Menu

Should I Be Worried About the State of Small Business?


Oct 19, 2017 | Jessica Ogilvie

On Sept. 20, the New York Times ran an article called “A Start-Up Slump is a Drag on the Economy. Big Business May Be to Blame.” It reported that the launch of start-ups has declined dramatically since the recession — from 558,000 in 2006 to 414,000 in 2015 — and it pointed the finger at corporate conglomerates and oligopolies.

Later that week, John Oliver’s HBO show Last Week Tonight took politicians to task for repeatedly asserting that “small business is the backbone of our economy” while simultaneously allowing massive corporations to create said oligopolies, which effectively keep small businesses out of the competitive market.

So what’s up with all the attention to small business all of a sudden? Is it really in crisis? And if so, what can we — as small business owners and the people who love them — do about it?

The Cable Boxes You Love to Hate

First things first. Some of the renewed attention to small businesses and their David-and-Goliath fight against corporate giants has to do with the fact that the numbers quoted in the Times were newly released by the Census Bureau the same day the article ran. That made it timely, and, by extension, newsworthy.

However, it brings up a concern that has flown under the radar until now. After all, small businesses don’t just create opportunities for would-be CEO’s; the same Census Bureau report also found that the slowdown of new business launches meant that just 2.5 million new jobs were created by start-ups in 2015, as opposed to 3.3 million annually between 2002 and 2006.

And Oliver’s story added another level, revealing that it’s not just jobs that suffer when new businesses stagnate; products and innovation slow down as well.

“Heavily consolidated industries can lose the incentive to innovate,” he said. Using television cable boxes as an example, he added, “Cable companies have no real incentive to improve them. They’re essentially regional monopolies, and again, they know that you basically have nowhere else to go.”

Adds the Times, “start-ups play a critical role in making the economy as a whole more productive, as they invent new products and approaches, forcing existing businesses to compete or fall by the wayside.”

Finally, We All Agree on Something

The problem doesn’t just affect large cities, nor does it just affect rural areas. Citing a May 5, 2014, Brookings Institution paper written by the economists Robert Litan and Ian Hathaway, the newly created Center for American Entrepreneurship writes on its website that in the year the Brookings paper was released, “new business formation had fallen to a 30-year low — and that this decline is occurring in all 50 states, in all but a handful of the 360 metro areas examined, and across a broad range of industry sectors, including high-technology.”

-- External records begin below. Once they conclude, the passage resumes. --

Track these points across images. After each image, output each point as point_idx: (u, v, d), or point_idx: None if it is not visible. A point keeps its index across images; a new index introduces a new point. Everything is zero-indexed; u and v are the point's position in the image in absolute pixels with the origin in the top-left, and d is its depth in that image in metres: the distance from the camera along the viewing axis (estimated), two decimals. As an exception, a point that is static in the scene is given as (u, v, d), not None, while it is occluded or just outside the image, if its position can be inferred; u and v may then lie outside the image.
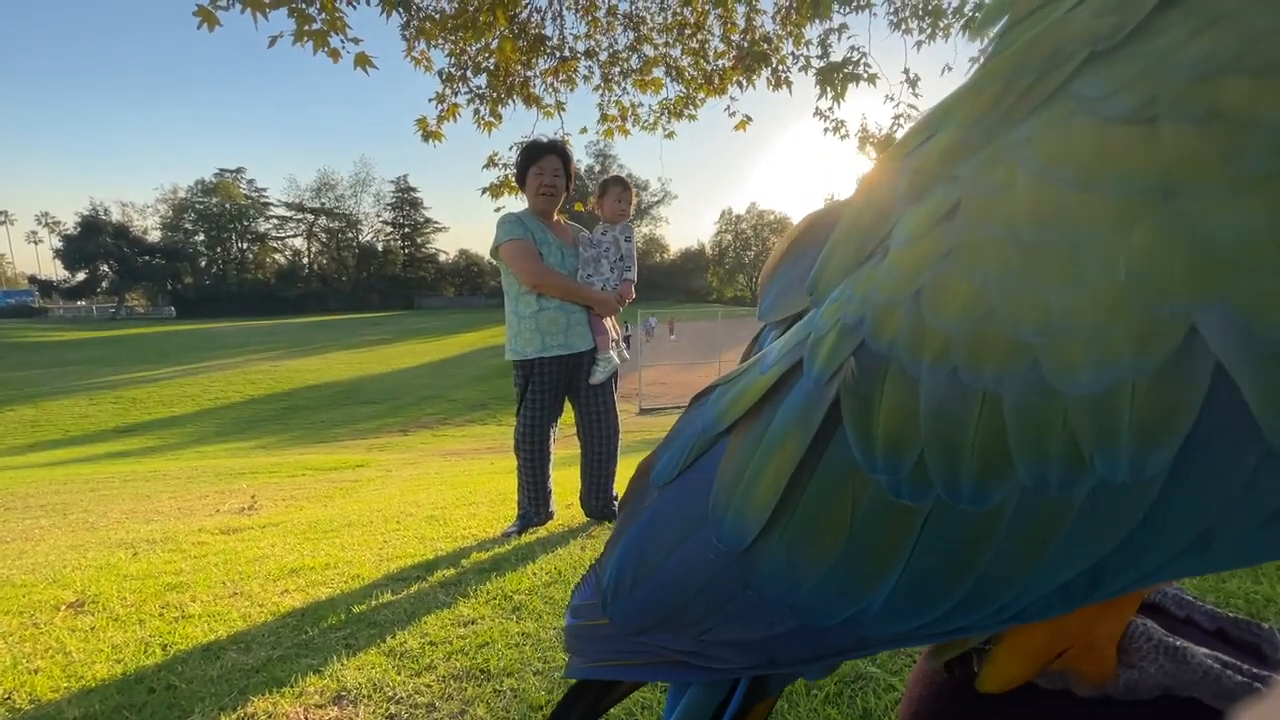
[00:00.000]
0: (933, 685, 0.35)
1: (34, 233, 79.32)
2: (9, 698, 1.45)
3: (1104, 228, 0.19)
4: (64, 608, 2.00)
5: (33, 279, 69.17)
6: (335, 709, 1.33)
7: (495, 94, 3.89)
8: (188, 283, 65.00)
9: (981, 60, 0.28)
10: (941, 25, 3.77)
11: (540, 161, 2.46)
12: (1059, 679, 0.30)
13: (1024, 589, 0.23)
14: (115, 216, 65.12)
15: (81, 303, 63.42)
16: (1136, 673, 0.29)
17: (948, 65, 3.96)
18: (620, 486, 2.72)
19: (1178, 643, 0.29)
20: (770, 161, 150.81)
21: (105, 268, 62.58)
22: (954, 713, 0.34)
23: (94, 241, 60.11)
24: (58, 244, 63.57)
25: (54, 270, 69.21)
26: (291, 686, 1.41)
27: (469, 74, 3.86)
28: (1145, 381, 0.18)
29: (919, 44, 3.84)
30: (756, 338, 0.39)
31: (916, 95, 4.01)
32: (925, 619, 0.25)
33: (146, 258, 63.38)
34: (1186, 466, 0.19)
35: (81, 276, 63.01)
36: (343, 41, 2.61)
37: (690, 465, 0.33)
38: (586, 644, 0.40)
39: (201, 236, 67.23)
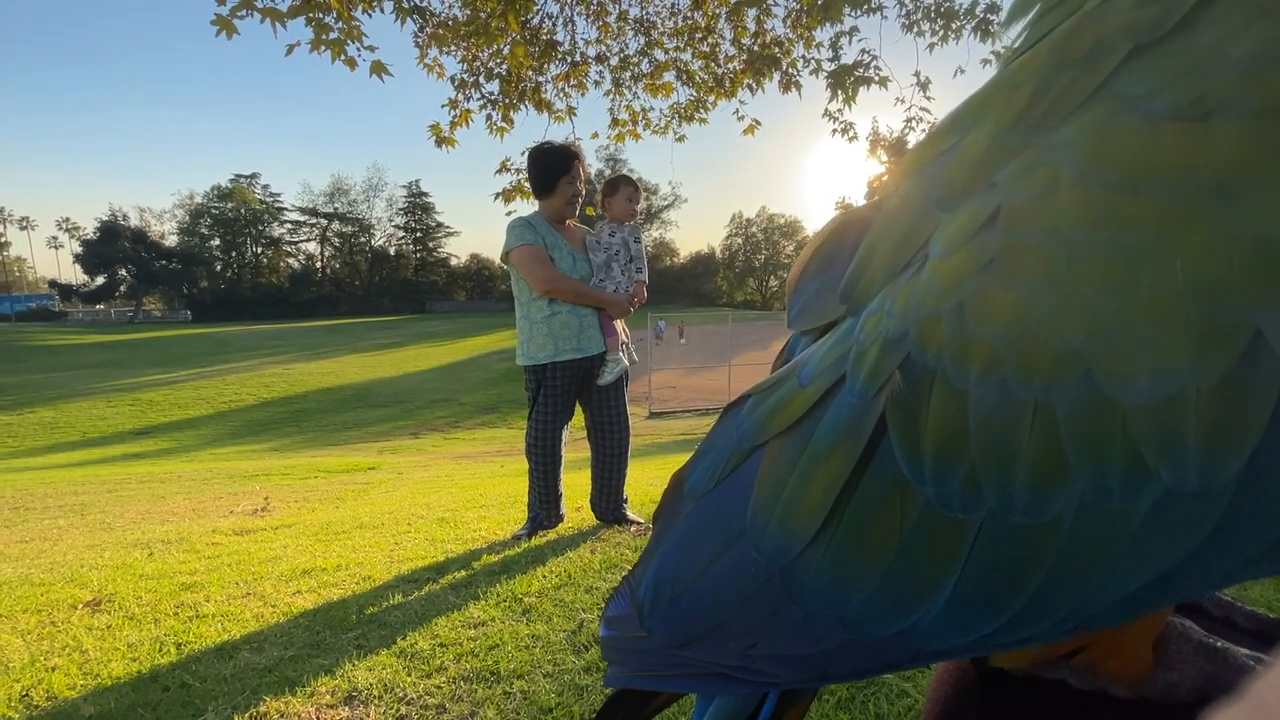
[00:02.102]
0: (959, 685, 0.35)
1: (54, 238, 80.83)
2: (27, 694, 1.47)
3: (1156, 231, 0.19)
4: (81, 606, 2.03)
5: (53, 283, 70.37)
6: (346, 709, 1.34)
7: (507, 99, 3.92)
8: (203, 287, 65.82)
9: (1012, 53, 0.27)
10: (954, 27, 3.75)
11: (573, 169, 2.45)
12: (1092, 679, 0.29)
13: (1086, 600, 0.22)
14: (133, 221, 66.17)
15: (100, 306, 64.49)
16: (1175, 674, 0.28)
17: (960, 68, 3.94)
18: (630, 489, 2.72)
19: (1218, 644, 0.28)
20: (781, 165, 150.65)
21: (123, 272, 63.52)
22: (981, 712, 0.33)
23: (113, 246, 61.06)
24: (77, 249, 64.65)
25: (74, 274, 70.46)
26: (303, 686, 1.42)
27: (481, 80, 3.89)
28: (1209, 388, 0.18)
29: (931, 46, 3.82)
30: (786, 345, 0.39)
31: (928, 98, 3.99)
32: (981, 632, 0.24)
33: (163, 262, 64.28)
34: (1261, 471, 0.18)
35: (100, 281, 63.99)
36: (359, 49, 2.64)
37: (726, 477, 0.32)
38: (625, 655, 0.39)
39: (217, 241, 68.07)
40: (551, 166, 2.48)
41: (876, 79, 3.67)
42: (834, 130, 4.07)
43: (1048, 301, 0.20)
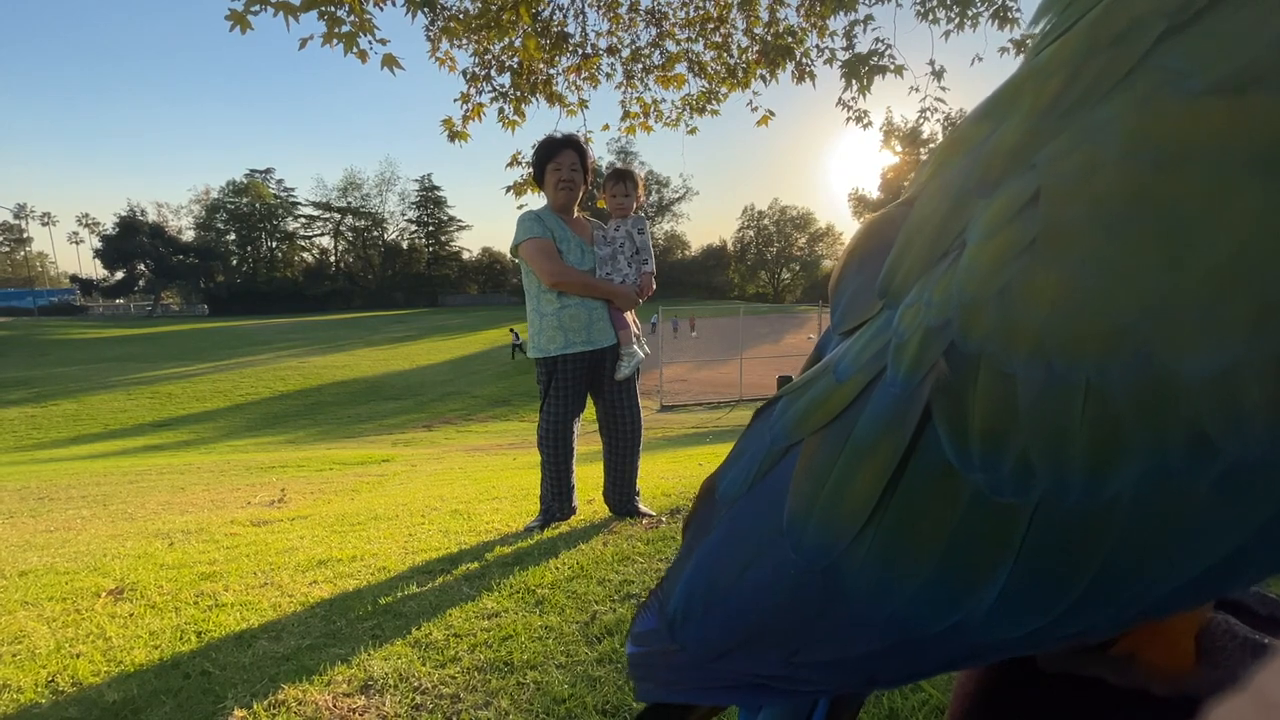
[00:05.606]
0: (988, 683, 0.34)
1: (75, 233, 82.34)
2: (53, 680, 1.50)
3: (1205, 203, 0.18)
4: (104, 595, 2.07)
5: (74, 278, 71.51)
6: (363, 698, 1.36)
7: (519, 93, 3.91)
8: (220, 281, 66.70)
9: (1041, 43, 0.27)
10: (970, 14, 3.69)
11: (557, 157, 2.48)
12: (1132, 675, 0.28)
13: (1149, 585, 0.21)
14: (151, 217, 67.25)
15: (120, 301, 65.52)
16: (1221, 672, 0.27)
17: (977, 55, 3.88)
18: (641, 482, 2.72)
19: (1266, 640, 0.27)
20: (794, 156, 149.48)
21: (142, 266, 64.47)
22: (1012, 712, 0.32)
23: (131, 241, 61.93)
24: (97, 244, 65.67)
25: (94, 269, 71.69)
26: (320, 675, 1.44)
27: (493, 73, 3.88)
28: (1271, 356, 0.17)
29: (946, 34, 3.76)
30: (818, 345, 0.38)
31: (943, 88, 3.93)
32: (1039, 622, 0.24)
33: (181, 257, 65.15)
34: None
35: (120, 275, 64.99)
36: (370, 42, 2.65)
37: (760, 479, 0.31)
38: (656, 671, 0.38)
39: (233, 236, 68.93)
40: (540, 157, 2.52)
41: (892, 68, 3.62)
42: (848, 119, 4.03)
43: (1096, 279, 0.20)
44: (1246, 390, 0.18)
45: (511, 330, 24.03)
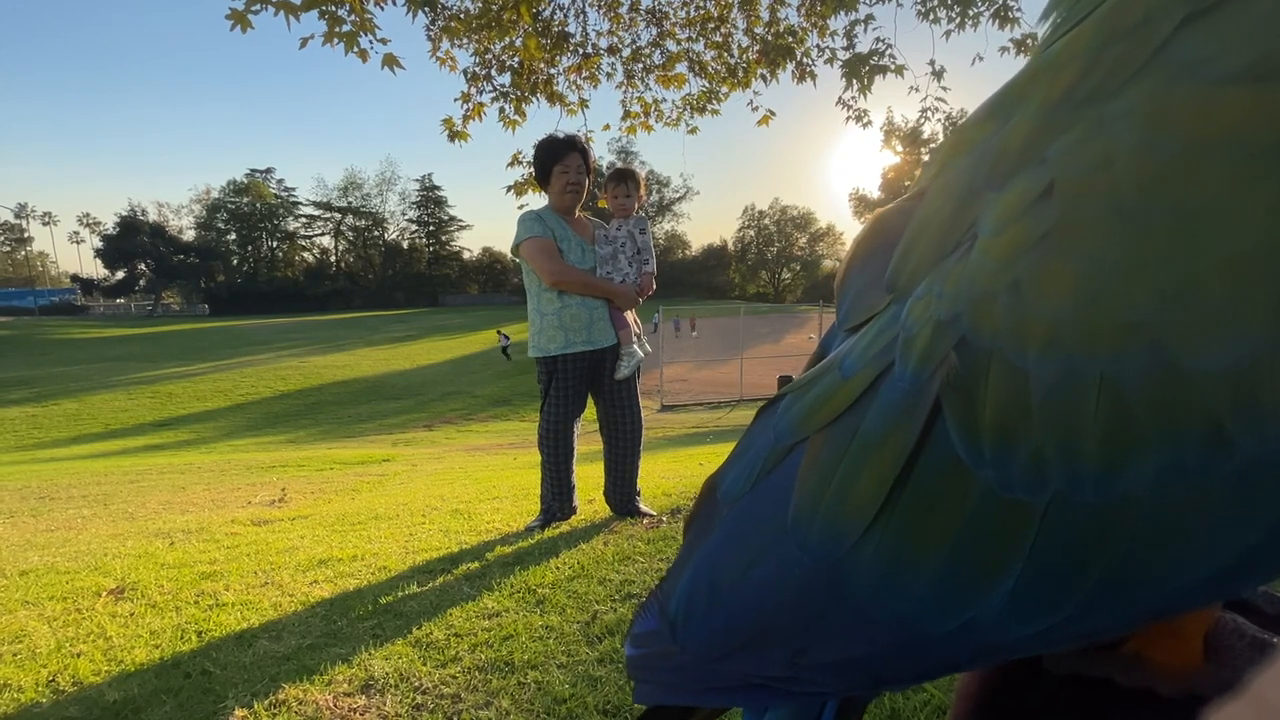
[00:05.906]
0: (994, 683, 0.34)
1: (76, 233, 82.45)
2: (53, 679, 1.50)
3: (1222, 194, 0.18)
4: (105, 594, 2.07)
5: (75, 278, 71.50)
6: (363, 697, 1.36)
7: (519, 92, 3.91)
8: (220, 280, 66.74)
9: (1050, 38, 0.26)
10: (970, 14, 3.68)
11: (564, 159, 2.47)
12: (1140, 675, 0.28)
13: (1161, 583, 0.21)
14: (152, 216, 67.34)
15: (121, 300, 65.52)
16: (1229, 671, 0.26)
17: (978, 55, 3.88)
18: (642, 482, 2.72)
19: (1274, 640, 0.27)
20: (794, 156, 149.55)
21: (143, 266, 64.51)
22: (1012, 704, 0.32)
23: (132, 241, 61.97)
24: (98, 244, 65.72)
25: (95, 269, 71.76)
26: (321, 674, 1.44)
27: (493, 73, 3.88)
28: None
29: (947, 34, 3.76)
30: (822, 342, 0.38)
31: (944, 88, 3.93)
32: (1050, 621, 0.23)
33: (181, 256, 65.19)
34: None
35: (120, 275, 65.05)
36: (371, 42, 2.65)
37: (764, 477, 0.31)
38: (656, 673, 0.38)
39: (233, 235, 68.95)
40: (546, 157, 2.51)
41: (892, 68, 3.62)
42: (848, 119, 4.03)
43: (1110, 273, 0.20)
44: (1264, 386, 0.17)
45: (499, 332, 24.06)
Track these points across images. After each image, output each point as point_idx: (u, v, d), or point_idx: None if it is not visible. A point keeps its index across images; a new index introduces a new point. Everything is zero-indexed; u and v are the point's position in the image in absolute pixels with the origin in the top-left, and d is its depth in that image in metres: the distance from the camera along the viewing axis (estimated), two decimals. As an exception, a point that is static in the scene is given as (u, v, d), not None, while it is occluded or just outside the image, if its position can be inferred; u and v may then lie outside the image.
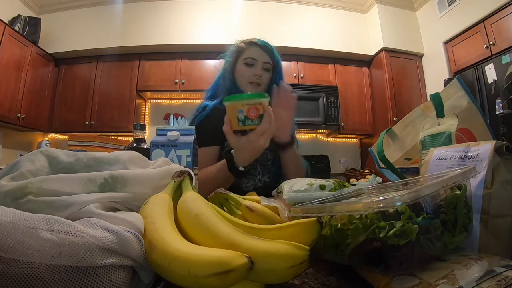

But if Americans have turned a blind eye towards the problem until now – or been unaware of its existence altogether – that might be changing.

Calling this a “potent political moment,” the Times reports that “populists on both the left and right have responded to growing public unease about the corporate giants that increasingly dominate their online and offline lives.” Indeed, a recent Gallup poll showed that just 18 percent of respondents reported a high amount of confidence in big business, as opposed to 30 percent in 1999. And a 2012 report from the Pew Research Center found that a whopping 75 percent of respondents felt that “there is too much power concentrated in the hands of a few big companies.”

A Bigger Small Business Market

While there is strong anecdotal evidence linking the decline of small businesses and start-ups to massive corporations either elbowing them out or making it impossible for them to enter the marketplace from the outset, the CAE is focused on solutions. They identify five significant issues which, if addressed meaningfully, could lead to more opportunities for new ventures: regulation, new ideas, talent, capital, and taxes. Their ideas for each issue are complex and lengthy, but some of the standouts are:

Regulation

Creating a separate set of regulations for start-ups, subjecting them for the first five years to “only the most essential product safety, environmental, and worker protection regulations.”

New Ideas

Increase government funding for research and development, until it is back to its historic high of 2.2 percent of the country’s GDP; where it was in 1964. The CAE notes that it fell to a low of 0.7 percent of the country’s GDP in 2000, and has since hovered around one percent.

Talent

Instead of halting immigration or intimidating foreign-born individuals so much that they choose to stay out of the U.S., the CAE suggests issuing “graduation green cards,” or permanent residency for international students who meet national security regulations and finish undergraduate or graduate STEM programs.

Capital

The government’s Small Business Association is designed to help start-ups obtain loans, among other things. But its focus tends to be on physical assets, even as start-ups exist more and more in the digital space. The CAE recommends giving the SBA a modern makeover to make it more friendly towards forward-thinking start-ups.

Taxes

Let start-ups defer income tax liability for the first five years — the years during which they are the most fragile and prone to failure. The CAE suggests that those payments could be charged a reasonable interest rate and applied at any time over the ensuing 20 years.